Thursday, May 06, 2004

Reading the Diaspora: Amitava Kumar and South Asian Literary Criticism

[Another "Kumar"... last one, I promise]

Several recent discussions in the world of academic blogs have highlighted the increasing gap between ordinary language and common-sense reasoning and the rarefied world of literary criticism, where jargon is at once intimidating and frustratingly vague ('connotative'). In some recent posts I've been attempting to identify critics who I think perform a kind of criticism that is at once more useful to non-academics and motivated, at least partially, by the principles of empiricism and denotative description. In that camp I included the American critic Edmund Wilson, but I would also include Amitava Kumar.

Amitava Kumar's 2002 book Bombay, London, New York did not receive the attention it deserved, in part because it came out at around the same time as another book he edited, World Bank Literature, which did get a little more 'play', especially in Marxist-postcolonial theory and anti-globalization circles. Bombay, London, New York is beautifully written and accessible, though there are many challenging, complex passages and insights. One doesn’t need to know about cathexis or catachresis to read this book.

For some reason, the critical debates surrounding Indian literature have remained somewhat underdeveloped. I can think of four primary causes for this underdevelopment. (1) Many critics feel that the literature is as a rule not rich enough to merit a school of criticism. I don't think this to be true. (2) Critical fashion has led most established and aspiring theorists to avoid anything that might smack of 'mere' interpretation. Speculative theory leads to career advancement; localized knowledge or “deep knowledge” in a given region leads to area studies ghettoization. (3) Most postcolonial literary critics are so politicized that literature inevitably seems less important than an analysis of politics and society. And finally, (4) People who have taken on the literature itself have often found their responses so determined by the standards of political correctness that they fail to evaluate on the basis of quality or originality (Reasons 3 and 4 overlap).

-----

→ **Tasks**:
1) Translate this sentence from the post on Amitava Kumar into Spanish: "One doesn’t need to know about cathexis or catachresis to read this book."
2) Answer these questions using the post on Amitava Kumar:
(a) Which American critic does the writer place in the same camp as Kumar?
(b) In what year was Bombay, London, New York published?
(c) How many primary causes does the writer give for the underdevelopment of critical debates on Indian literature?
3) Carry the post on Amitava Kumar forward from its final sentence.

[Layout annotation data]
-----

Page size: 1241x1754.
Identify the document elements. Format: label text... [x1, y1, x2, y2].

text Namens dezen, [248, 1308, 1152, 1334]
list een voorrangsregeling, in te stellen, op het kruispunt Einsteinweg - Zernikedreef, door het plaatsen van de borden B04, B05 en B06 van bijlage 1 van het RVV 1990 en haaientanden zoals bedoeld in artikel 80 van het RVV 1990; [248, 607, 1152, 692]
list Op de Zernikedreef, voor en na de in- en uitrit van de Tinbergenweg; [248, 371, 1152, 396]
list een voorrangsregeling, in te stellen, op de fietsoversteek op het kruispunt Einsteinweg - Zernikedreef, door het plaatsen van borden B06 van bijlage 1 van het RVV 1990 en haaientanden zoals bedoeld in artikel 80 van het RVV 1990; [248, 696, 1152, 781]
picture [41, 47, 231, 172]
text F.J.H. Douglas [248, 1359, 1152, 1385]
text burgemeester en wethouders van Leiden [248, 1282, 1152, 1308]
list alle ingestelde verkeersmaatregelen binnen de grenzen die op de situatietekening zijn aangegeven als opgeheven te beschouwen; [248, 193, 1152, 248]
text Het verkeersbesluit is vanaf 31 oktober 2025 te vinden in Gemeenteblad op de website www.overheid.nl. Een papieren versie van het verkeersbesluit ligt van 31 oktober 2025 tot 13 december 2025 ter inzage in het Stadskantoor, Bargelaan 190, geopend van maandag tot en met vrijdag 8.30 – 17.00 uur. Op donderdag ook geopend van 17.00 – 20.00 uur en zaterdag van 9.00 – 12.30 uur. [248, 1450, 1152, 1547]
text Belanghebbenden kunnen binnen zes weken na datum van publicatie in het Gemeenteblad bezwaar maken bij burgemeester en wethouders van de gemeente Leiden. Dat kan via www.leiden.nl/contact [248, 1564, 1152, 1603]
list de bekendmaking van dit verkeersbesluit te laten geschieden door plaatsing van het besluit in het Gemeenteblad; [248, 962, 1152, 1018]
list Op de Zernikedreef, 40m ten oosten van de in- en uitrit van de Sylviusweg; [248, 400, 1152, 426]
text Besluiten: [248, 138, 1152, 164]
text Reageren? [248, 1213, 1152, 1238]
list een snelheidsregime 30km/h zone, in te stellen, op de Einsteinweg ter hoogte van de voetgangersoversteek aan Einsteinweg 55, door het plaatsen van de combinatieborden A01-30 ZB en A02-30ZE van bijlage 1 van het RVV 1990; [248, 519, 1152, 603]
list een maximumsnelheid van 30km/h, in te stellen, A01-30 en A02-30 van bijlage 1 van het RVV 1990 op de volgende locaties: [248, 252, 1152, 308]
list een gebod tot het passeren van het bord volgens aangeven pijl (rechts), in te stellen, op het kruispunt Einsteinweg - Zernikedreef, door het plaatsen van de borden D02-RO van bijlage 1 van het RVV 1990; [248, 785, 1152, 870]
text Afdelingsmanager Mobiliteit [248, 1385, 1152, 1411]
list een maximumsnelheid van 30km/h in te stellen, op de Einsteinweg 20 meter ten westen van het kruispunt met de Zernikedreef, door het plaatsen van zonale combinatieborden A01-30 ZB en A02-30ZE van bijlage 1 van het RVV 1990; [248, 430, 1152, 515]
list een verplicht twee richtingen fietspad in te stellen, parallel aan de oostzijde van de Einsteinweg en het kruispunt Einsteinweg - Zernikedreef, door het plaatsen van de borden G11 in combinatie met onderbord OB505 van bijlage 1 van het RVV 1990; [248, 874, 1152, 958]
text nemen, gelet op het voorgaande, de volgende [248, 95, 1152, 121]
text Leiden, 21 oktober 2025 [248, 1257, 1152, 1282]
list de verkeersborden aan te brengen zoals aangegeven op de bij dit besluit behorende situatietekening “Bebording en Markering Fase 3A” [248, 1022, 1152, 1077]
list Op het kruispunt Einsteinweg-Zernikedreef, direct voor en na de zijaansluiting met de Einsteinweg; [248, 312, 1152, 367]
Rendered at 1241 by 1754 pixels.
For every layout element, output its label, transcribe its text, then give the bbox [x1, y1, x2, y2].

-----

→ **Responses in order**:
1) No hace falta saber nada de la catexis ni de la catacresis para leer este libro.

2)
(a) Edmund Wilson
(b) 2002
(c) Four

3)
Amitava Kumar's book avoids all four of these traps, and gives a fresh and original angle on a viable approach to Indian literature. Kumar grew up in Patna, and did undergraduate studies in Delhi, before coming to the U.S. for graduate study. He writes movingly about his first encounters with literature (he was never really a literary type), and has a fascinating account of Naipaul, which seems more like a kind of literary channeling or an inhabiting than criticism in the formal sense. Naipaul’s lonely stories about exile and the construction of a diasporic identity occupy an important place for Kumar, as do Naipaul’s accounts of his early struggles with the sense of despair at ever achieving his dream of becoming a successful writer. Alongside Naipaul, Kumar channels some recent prodigy NRI writers – especially Pankaj Mishra, Hanif Kureishi, and Raj Kamal Jha – who give more recent examples of serious literary ambition alongside a dramatic sense of writerly personality.

Kumar’s criticism is crossed with semi-journalistic accounts of the experience of H-1 visa high tech workers in the U.S. as well as personal experiences of emigration from India, adaptation to the U.S., and life in the Indian diaspora. The personal experiences clearly have an impact on the method Kumar defines for his approach. As Kumar puts it at the end of the preface: “This book is a record of my reading practice.”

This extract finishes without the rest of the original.